Task item:
Retype the rows below word for word, from the line containing "List the series" through the end of the rows. Leave out the pictures.
---
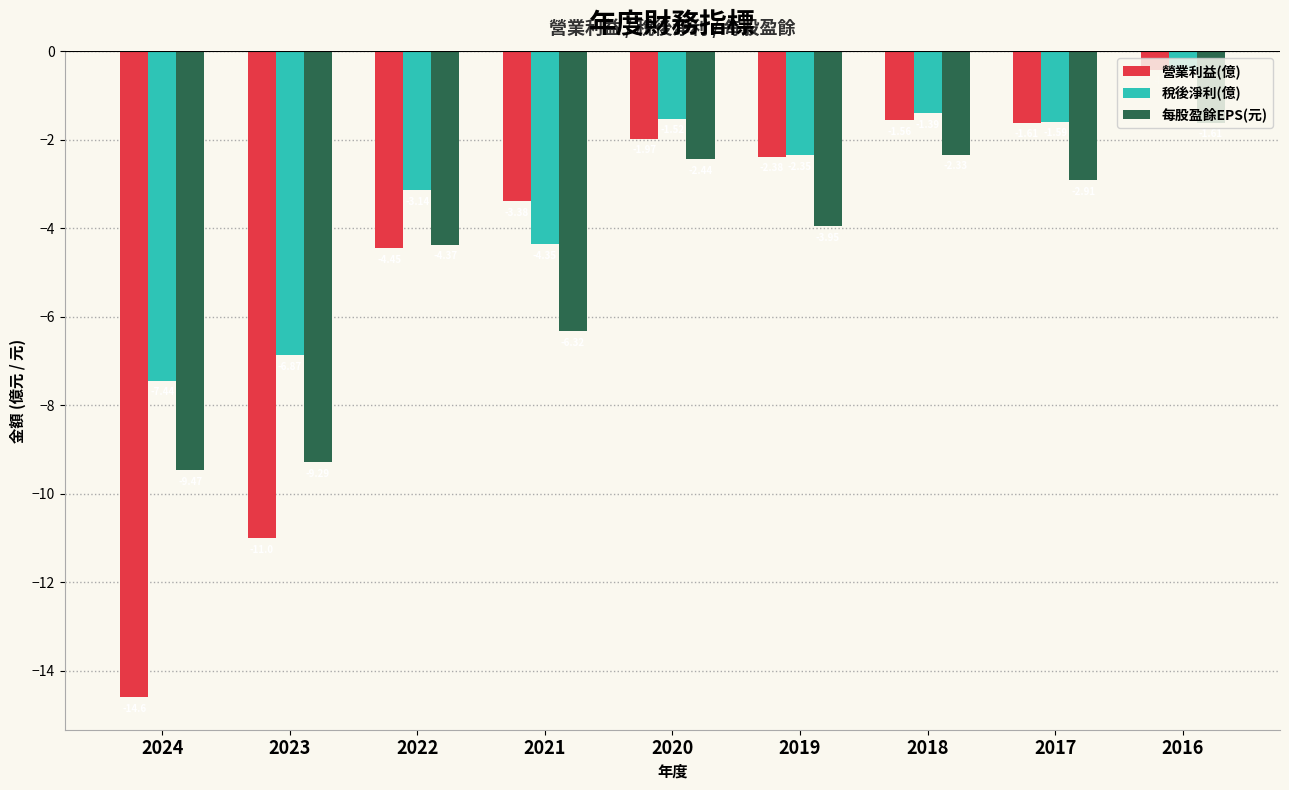

What is the difference between the maximum and minimum values in the 稅後淨利(億) series?

7.0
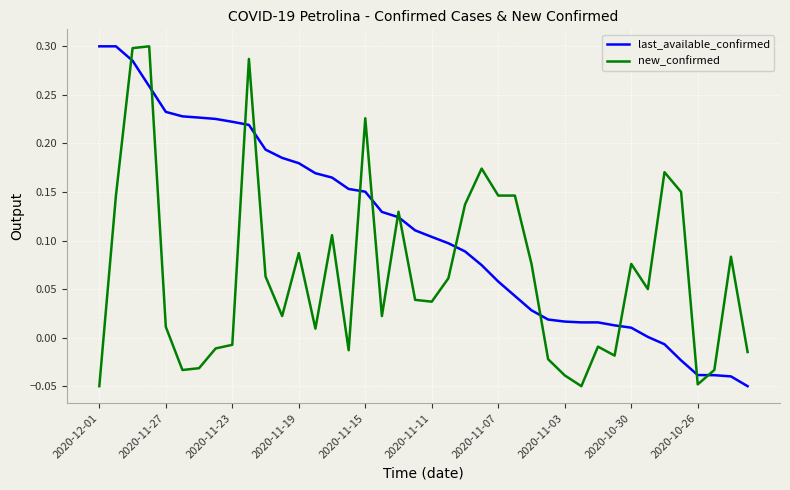

List the series in order of their overall mean, highest first.

last_available_confirmed, new_confirmed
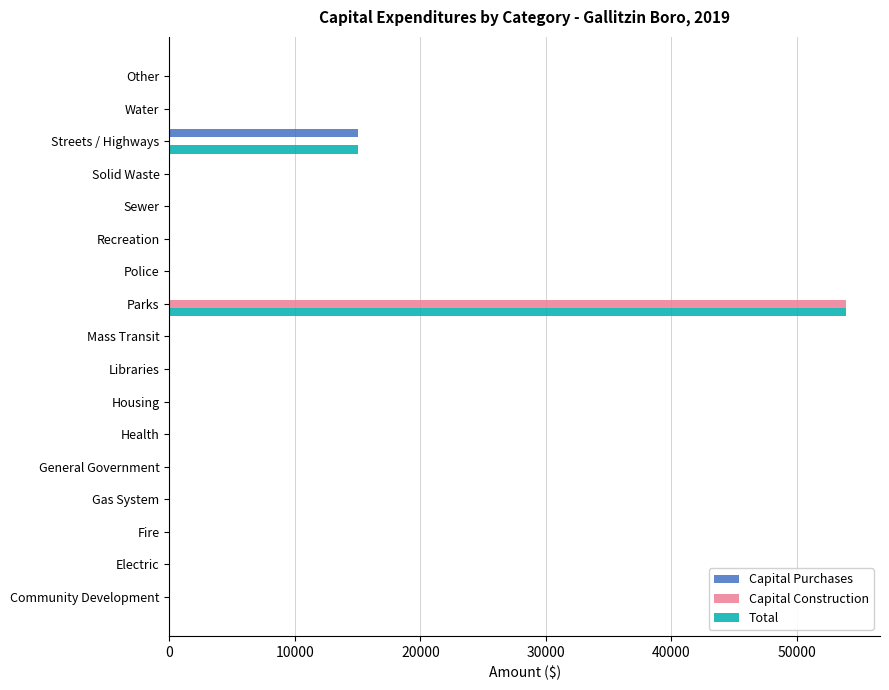

The value of Total at General Government is 0. True or false?

True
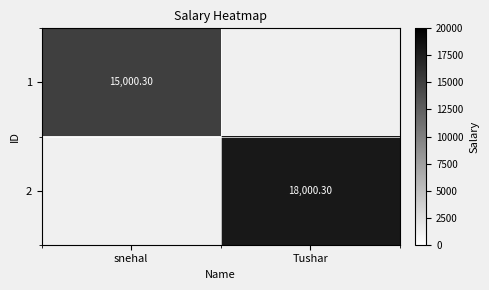

What is the maximum value for 1?

15000.3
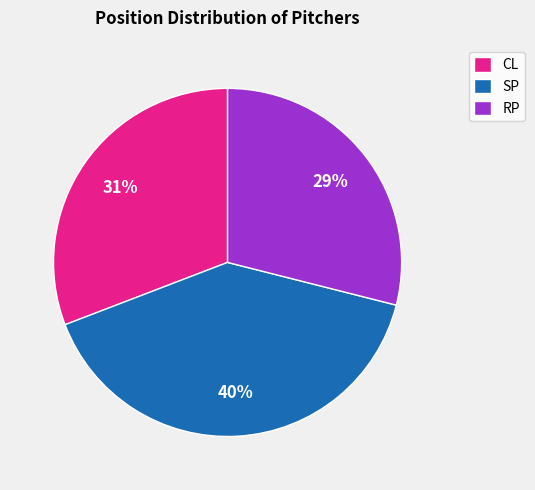

What is the smallest slice in the pie chart?

RP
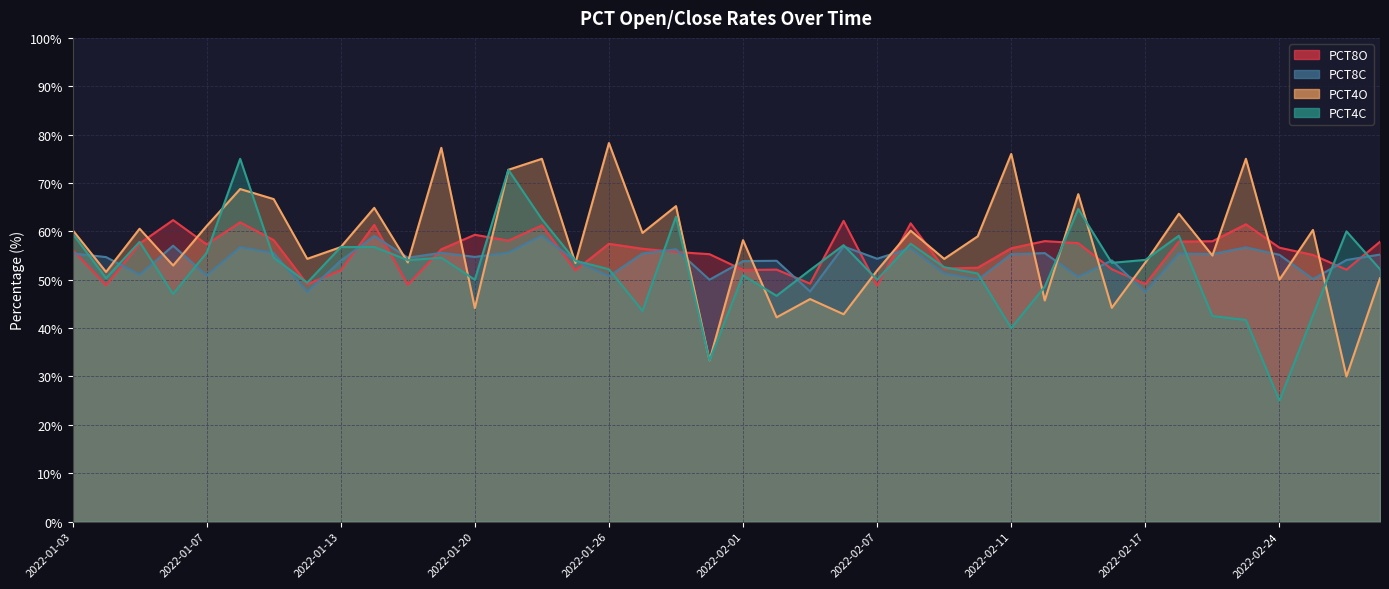

True or false: PCT4C has a value of 50.0 at 2022-01-20.

True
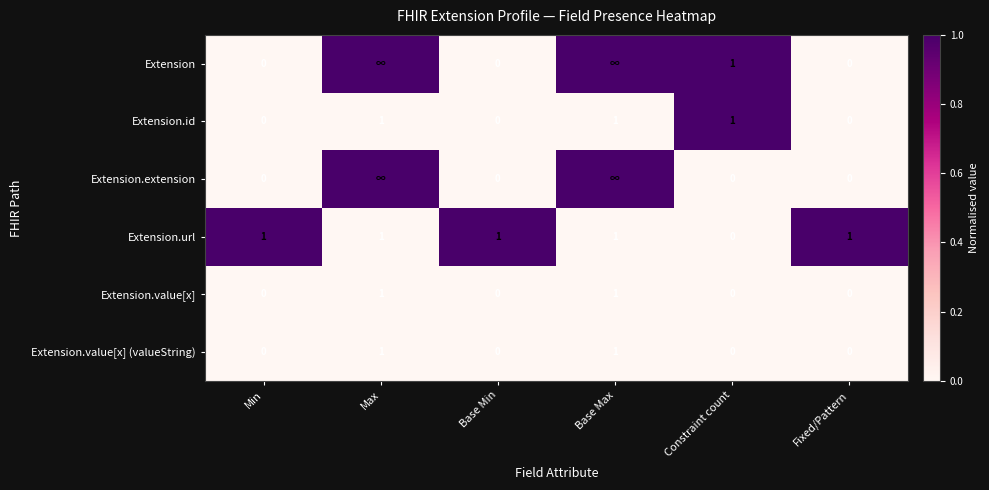

At which category is the sum across all series the highest?

Max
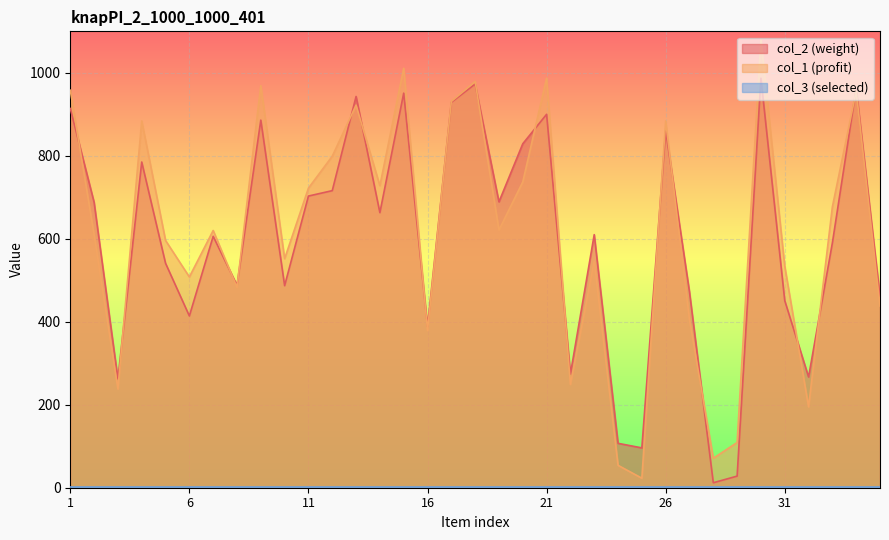

Where is the first local minimum for col_2?

3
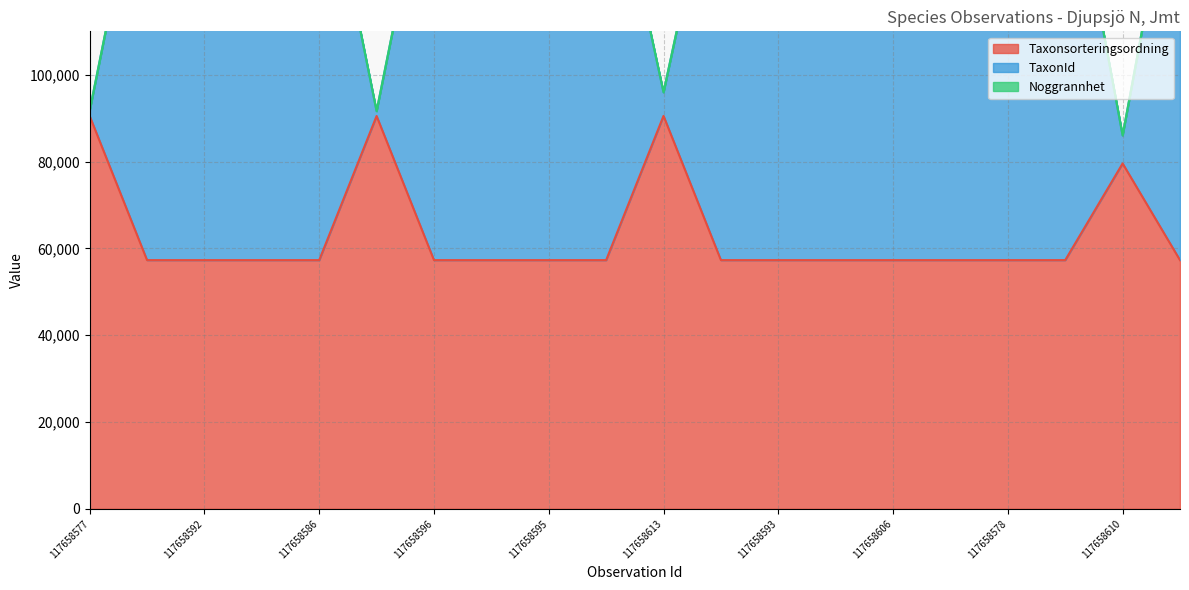

What is the sum of the Taxonsorteringsordning values at 117658582 and 117658596?

114584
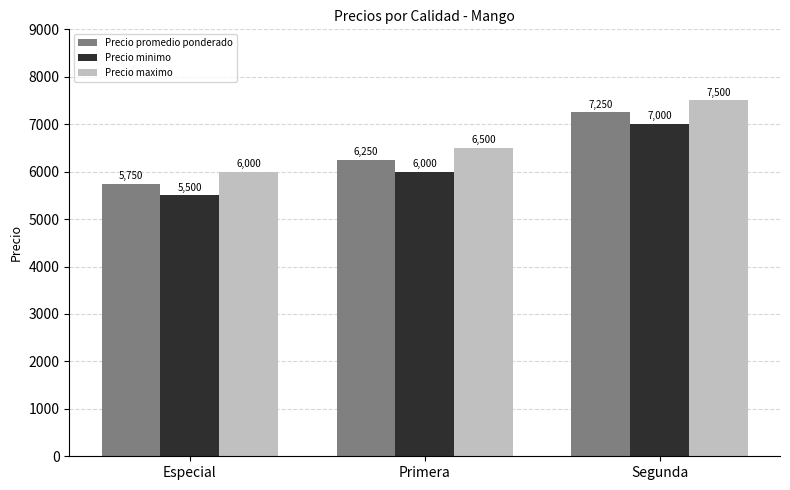

What is the difference between the maximum and minimum values in the Precio minimo series?

1500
---
Exercise result:
List the series in order of their overall mean, highest first.

last_available_confirmed, new_confirmed

The value of Total at General Government is 0. True or false?

True

What is the maximum value for 1?

15000.3

What is the smallest slice in the pie chart?

RP

True or false: PCT4C has a value of 50.0 at 2022-01-20.

True

At which category is the sum across all series the highest?

Max

Where is the first local minimum for col_2?

3

What is the sum of the Taxonsorteringsordning values at 117658582 and 117658596?

114584

What is the difference between the maximum and minimum values in the Precio minimo series?

1500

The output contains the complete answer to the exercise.